なんか勢いに乗ってすごいこと言ったような気がする。
「……え?……」
すっかり固まっていた恵美が、みるみるうちに頬を真っ赤に染めた。
……こっちが照れるんだけど。
「あー、まあ、そういうこと。あ、これもやる。持って帰ってくれ」
そう言って、花束を押し付けると歩き出した。
「……そうか。もう学校に行っても隆太郎はいないんだね」
「そりゃそうだ。いたらどうするよ。おまえのクラスとかに」
「……誰もそこまで言ってないでしょ。でもなんか、いつも生徒会室にいそうだから」
そうだな。
明日から、確実に会える場所はひとつなくなるわけだ。とりあえず。
「でもまあ、これからは却って俺のほうがヒマになるんじゃねぇの? 今度はおまえが受験だろ」
そう言うと、今気が付いたというように俺を見上げた。
「そうか。そうだった。あたしが受験なんだ」
「……あのなぁ。大丈夫かよ」
「……大丈夫かな」
「知ーらね」
「ぎゃー、そんなこと言わないでよ」
「はいはい。心配しなくても、勉強くらいみてやるよ。成績優秀な麻子先生もいるし」
「うー。お願いします」
こりゃ、またしばらくは『図書室デート』か。
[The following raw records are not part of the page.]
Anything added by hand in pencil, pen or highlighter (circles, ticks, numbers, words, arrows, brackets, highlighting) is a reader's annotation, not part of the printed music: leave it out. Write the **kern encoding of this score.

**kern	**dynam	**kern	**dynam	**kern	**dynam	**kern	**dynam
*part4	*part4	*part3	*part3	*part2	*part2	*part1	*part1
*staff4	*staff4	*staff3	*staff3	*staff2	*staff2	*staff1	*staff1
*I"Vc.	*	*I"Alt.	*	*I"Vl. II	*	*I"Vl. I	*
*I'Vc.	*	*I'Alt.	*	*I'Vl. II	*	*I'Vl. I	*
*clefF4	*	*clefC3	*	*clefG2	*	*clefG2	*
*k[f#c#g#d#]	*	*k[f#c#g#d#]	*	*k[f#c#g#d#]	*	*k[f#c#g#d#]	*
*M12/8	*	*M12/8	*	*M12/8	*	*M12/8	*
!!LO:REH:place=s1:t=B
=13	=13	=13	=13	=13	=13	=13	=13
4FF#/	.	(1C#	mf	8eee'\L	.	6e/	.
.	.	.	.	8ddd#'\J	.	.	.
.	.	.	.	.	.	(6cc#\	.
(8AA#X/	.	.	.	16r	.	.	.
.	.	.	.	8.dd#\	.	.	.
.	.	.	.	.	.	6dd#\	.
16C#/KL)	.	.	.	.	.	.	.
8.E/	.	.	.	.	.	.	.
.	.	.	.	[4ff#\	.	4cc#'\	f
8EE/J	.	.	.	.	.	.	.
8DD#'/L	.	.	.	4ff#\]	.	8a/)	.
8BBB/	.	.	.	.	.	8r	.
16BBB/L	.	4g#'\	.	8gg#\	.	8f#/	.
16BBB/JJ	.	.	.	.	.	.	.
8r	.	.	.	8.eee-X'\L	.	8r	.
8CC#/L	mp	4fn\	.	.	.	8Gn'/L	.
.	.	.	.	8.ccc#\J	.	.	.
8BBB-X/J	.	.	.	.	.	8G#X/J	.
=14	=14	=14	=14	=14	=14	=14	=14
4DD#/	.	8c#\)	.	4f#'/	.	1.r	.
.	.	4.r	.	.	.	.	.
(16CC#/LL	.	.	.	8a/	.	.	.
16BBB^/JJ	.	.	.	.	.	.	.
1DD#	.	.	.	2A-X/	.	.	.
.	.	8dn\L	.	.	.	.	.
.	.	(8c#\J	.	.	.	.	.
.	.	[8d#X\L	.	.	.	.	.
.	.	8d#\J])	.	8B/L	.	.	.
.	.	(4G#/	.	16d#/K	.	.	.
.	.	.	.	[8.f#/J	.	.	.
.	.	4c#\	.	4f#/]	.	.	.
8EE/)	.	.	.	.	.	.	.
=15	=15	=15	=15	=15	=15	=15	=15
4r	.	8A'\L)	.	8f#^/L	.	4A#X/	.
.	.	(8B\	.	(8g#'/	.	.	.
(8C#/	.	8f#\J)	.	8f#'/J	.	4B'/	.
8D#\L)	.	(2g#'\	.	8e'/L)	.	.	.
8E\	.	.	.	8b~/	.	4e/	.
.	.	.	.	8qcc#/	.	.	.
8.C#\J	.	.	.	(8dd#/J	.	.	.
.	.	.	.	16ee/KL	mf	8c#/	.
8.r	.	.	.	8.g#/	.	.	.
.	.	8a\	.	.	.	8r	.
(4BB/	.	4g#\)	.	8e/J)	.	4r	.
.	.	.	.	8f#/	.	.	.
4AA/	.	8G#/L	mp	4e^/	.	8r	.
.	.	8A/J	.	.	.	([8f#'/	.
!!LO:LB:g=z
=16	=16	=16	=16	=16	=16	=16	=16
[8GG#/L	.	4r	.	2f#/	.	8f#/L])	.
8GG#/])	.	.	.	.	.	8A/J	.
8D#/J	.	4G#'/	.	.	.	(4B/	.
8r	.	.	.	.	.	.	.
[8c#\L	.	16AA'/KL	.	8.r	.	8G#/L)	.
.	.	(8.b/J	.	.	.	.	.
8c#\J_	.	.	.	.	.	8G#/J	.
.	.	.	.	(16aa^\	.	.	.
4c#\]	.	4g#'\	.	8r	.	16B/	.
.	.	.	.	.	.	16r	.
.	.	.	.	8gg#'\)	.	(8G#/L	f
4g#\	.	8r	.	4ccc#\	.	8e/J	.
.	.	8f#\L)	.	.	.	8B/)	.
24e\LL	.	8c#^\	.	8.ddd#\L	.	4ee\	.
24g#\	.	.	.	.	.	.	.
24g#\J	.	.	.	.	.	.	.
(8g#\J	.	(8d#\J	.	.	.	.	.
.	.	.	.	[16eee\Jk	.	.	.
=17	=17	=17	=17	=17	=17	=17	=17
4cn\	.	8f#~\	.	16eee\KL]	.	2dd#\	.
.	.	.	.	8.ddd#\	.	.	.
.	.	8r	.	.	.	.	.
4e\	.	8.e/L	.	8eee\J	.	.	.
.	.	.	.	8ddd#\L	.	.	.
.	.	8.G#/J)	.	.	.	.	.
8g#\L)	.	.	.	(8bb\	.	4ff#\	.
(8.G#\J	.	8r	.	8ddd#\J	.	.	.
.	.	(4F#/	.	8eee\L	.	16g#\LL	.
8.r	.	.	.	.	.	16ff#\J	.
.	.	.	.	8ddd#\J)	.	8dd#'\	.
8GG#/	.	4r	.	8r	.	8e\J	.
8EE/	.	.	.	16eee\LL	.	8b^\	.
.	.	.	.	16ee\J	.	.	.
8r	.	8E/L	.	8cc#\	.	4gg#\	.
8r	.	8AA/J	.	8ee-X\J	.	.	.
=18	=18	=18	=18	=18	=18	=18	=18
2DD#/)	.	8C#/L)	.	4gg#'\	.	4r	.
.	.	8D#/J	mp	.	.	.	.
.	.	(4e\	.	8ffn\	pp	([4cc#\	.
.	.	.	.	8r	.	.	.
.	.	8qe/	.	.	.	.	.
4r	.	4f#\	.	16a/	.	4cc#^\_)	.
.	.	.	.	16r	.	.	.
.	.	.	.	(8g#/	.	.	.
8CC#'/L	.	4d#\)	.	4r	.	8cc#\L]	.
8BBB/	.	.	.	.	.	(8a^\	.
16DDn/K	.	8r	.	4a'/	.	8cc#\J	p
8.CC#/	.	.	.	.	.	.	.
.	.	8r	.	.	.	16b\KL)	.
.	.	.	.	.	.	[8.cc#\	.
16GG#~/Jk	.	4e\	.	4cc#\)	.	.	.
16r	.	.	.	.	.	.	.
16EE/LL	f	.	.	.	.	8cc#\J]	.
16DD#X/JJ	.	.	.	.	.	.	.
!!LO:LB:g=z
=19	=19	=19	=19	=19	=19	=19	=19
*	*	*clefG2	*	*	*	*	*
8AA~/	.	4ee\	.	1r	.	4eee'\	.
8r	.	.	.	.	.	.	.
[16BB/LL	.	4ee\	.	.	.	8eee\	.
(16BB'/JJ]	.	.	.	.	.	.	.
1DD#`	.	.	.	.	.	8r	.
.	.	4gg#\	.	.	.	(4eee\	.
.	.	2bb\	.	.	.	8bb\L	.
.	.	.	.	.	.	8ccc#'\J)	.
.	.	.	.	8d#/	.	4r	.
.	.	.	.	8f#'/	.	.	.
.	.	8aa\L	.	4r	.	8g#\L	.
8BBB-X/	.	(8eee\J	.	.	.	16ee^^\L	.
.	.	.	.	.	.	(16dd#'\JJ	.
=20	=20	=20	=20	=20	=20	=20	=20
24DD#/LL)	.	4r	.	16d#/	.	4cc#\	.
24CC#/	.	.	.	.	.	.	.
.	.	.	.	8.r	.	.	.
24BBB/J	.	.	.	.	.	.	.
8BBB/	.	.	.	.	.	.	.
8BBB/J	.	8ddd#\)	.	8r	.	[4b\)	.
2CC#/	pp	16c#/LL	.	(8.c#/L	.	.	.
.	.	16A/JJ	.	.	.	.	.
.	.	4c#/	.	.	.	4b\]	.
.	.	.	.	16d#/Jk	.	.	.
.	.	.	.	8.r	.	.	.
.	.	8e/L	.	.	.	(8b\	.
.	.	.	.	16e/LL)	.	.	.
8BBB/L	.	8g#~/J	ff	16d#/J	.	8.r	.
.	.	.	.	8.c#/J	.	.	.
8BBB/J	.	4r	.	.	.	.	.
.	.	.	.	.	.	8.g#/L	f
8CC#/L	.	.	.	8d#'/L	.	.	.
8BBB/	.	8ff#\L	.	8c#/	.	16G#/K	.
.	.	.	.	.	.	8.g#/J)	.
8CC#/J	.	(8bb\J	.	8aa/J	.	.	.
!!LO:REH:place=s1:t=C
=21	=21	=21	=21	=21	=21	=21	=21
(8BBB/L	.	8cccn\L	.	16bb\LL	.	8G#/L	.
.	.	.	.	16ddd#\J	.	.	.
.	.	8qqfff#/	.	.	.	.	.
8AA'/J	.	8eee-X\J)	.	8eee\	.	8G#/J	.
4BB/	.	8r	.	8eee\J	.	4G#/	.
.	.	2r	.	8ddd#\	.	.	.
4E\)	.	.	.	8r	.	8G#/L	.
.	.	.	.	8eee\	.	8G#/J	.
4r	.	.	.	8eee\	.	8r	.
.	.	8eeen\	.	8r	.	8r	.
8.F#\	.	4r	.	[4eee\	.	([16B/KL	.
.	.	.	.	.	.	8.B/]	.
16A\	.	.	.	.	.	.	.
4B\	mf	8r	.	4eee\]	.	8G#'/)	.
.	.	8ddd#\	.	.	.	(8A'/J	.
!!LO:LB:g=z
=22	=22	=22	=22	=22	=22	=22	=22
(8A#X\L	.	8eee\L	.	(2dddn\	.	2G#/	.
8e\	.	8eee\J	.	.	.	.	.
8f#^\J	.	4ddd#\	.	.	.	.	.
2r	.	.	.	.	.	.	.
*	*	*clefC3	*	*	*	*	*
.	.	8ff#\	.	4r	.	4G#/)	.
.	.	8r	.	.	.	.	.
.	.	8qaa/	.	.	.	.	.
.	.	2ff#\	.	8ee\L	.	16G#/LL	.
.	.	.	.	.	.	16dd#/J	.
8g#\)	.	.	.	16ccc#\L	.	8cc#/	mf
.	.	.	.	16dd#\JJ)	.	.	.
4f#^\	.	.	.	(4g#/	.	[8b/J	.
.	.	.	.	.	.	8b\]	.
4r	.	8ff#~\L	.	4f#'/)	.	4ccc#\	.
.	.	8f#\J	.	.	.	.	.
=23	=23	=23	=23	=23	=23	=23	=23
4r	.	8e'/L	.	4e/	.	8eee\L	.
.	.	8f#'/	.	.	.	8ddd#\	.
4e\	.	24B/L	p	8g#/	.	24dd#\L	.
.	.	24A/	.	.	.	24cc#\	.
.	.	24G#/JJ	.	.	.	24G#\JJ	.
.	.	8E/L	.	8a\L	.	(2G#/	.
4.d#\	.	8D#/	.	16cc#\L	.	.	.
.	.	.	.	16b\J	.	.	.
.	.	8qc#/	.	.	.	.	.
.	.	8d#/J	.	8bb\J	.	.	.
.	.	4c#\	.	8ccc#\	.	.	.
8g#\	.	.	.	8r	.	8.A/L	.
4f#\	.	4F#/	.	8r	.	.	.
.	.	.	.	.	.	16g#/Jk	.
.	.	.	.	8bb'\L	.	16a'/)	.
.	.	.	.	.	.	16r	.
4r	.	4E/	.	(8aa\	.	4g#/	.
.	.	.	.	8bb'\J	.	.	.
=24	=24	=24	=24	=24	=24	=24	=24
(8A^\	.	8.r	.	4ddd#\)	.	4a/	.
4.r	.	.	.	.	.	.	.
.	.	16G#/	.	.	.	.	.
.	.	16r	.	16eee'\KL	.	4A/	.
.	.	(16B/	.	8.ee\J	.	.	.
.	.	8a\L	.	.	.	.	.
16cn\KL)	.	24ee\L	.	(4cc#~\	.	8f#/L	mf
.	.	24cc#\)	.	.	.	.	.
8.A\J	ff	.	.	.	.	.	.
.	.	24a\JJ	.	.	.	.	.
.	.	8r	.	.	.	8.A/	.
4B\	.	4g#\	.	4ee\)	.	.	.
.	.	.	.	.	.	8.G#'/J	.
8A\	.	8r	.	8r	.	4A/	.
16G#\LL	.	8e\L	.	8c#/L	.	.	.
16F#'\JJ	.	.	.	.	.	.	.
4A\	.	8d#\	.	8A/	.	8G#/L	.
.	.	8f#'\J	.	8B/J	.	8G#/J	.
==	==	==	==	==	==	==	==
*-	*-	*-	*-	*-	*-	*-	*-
……ちょっと待てよ、じゃあ当分『お預け』か?
「……どうしたの?」
「あ? ……いやいや、なんでもない」
自嘲気味に笑って、天を仰ぐ。
これから、恵美が受験して大学生になって、俺が先に就職して社会人になって。
――いつか。
ほんとにいつか、2人して自分の足で一緒に歩いて行ける時まで、俺は何度天使の声を聞くだろう。
どこかで迷って、つまづいて、歩き出すその時。
この手を離さずに、同じ声に応えて進めるだろうか。
少なくとも今は、このまま同じ場所を目指して歩いて行けると信じたい。
――そして、そう遠くないいつか、この左側の声に逆らえない時が来ても。
それは、覚悟しておいてくれよな――。